Sub -agents usually record a mixed track, so far …
Although the implementation of a wide range of measures is as progress in the general AI agent system, the broader ecosystem has seen mixed results with similar subjective perspectives.
For example, on Self -described users of Reddate, Claude Code It has raised concerns about the slowdown of the subsidiaries, the use of large amounts of token and the offering of limited exposure to its implementation.
Ordinary pain points include abnormal performance during coordination protocol deficiency, debugging problems, and high load periods.
These challenges do not necessarily consider the implementation of the Menus, but they highlight the complexity of developing a strong multi -agent framework.

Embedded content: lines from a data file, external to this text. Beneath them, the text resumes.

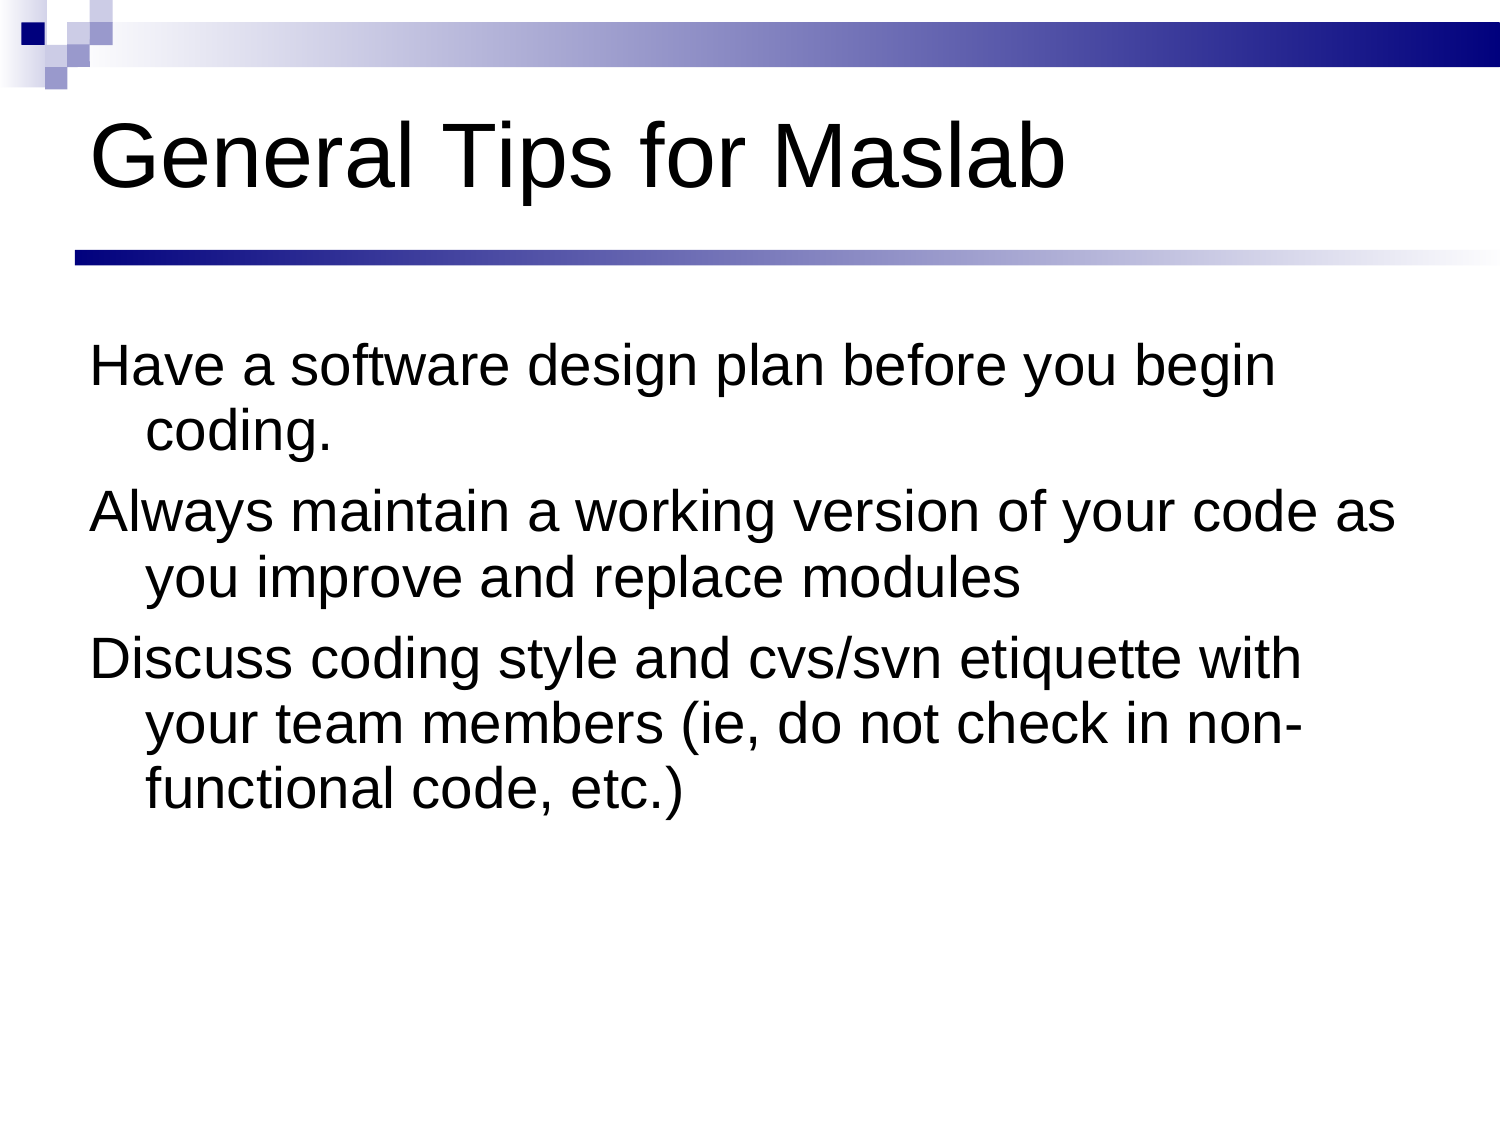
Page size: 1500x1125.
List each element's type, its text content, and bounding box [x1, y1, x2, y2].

list Have a software design plan before you begin coding. Always maintain a working version of your code as you improve and replace modules Discuss coding style and cvs/svn etiquette with your team members (ie, do not check in non-functional code, etc.) [75, 324, 1425, 963]
title General Tips for Maslab [75, 74, 1425, 238]
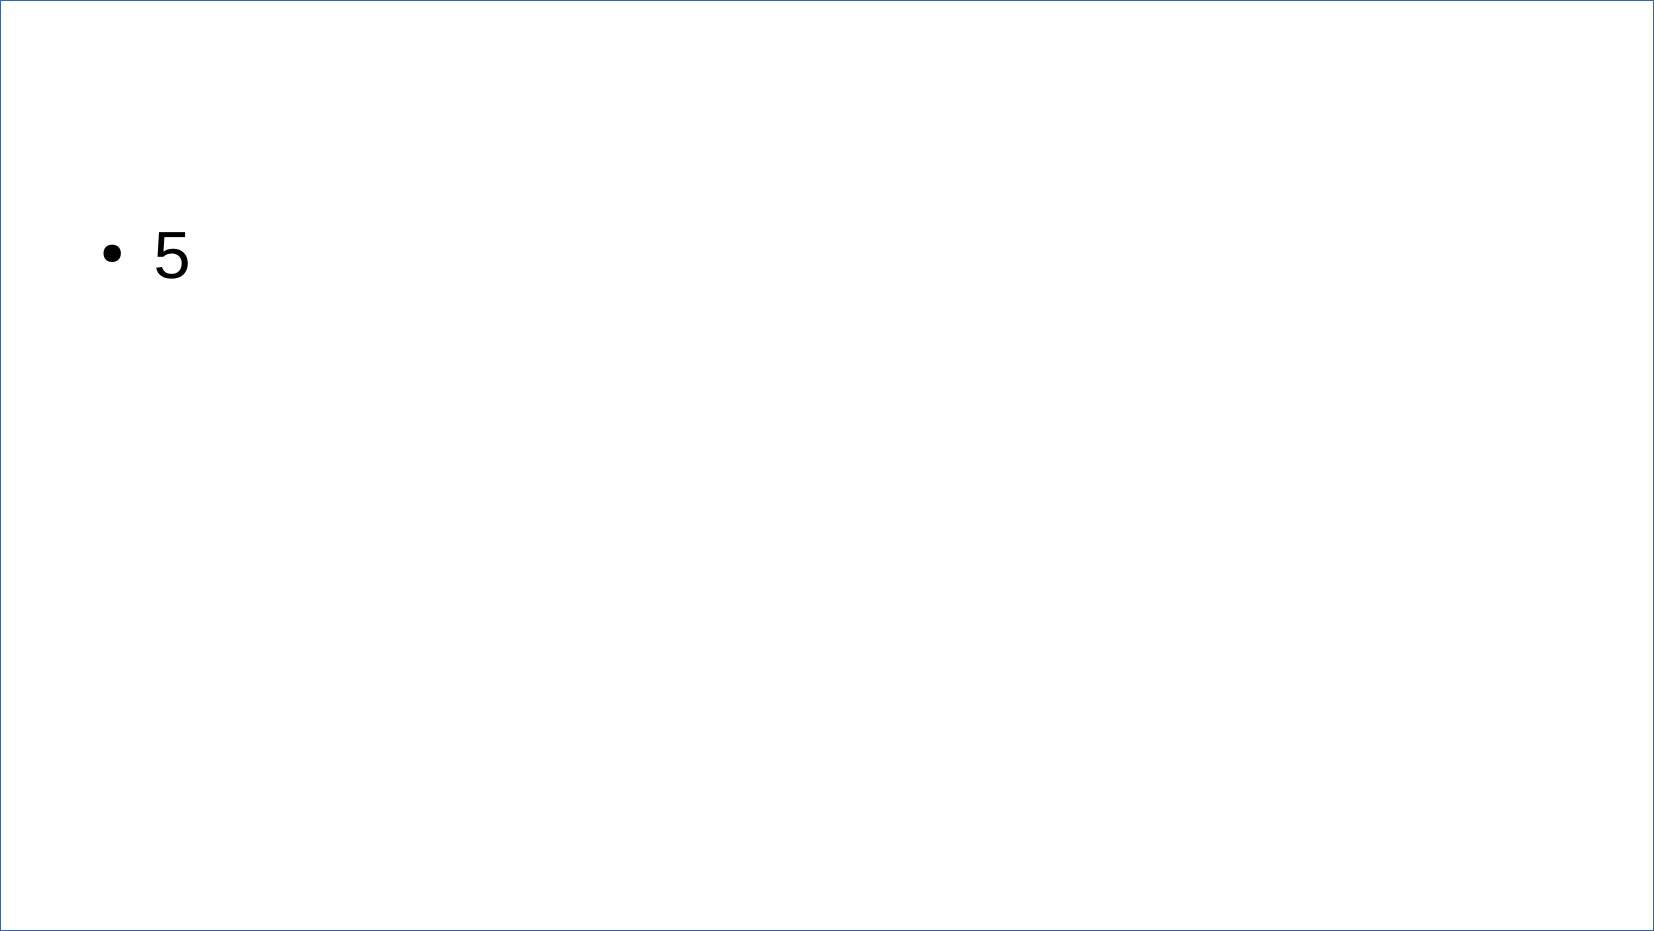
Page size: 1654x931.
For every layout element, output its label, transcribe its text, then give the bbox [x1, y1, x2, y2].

list 5 [82, 217, 1571, 758]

Menus acknowledges that extensive research is still experimental and can come up with some limitations in relation to development.
Are looking forward to
With a wide research rollout, Menus deepened his commitment to explain how consumers interact with AI agents on a scale.
Since other platforms are wrestling with the technical challenges of subsidiary and reliability, the vision of the man can act as a test case whether ordinary agents can easily provide scope modules instead of scope modules-smooth, multilateral AI cooperation.
The company pointed to broader ambitions, which show that the infrastructure behind extensive research is the basis of future offerings. Consumers and industry watchdog will equally focus on whether this new wave of agent architecture can remain in accordance with its abilities – or whether the challenges shown somewhere in the AIA will eventually be overcome.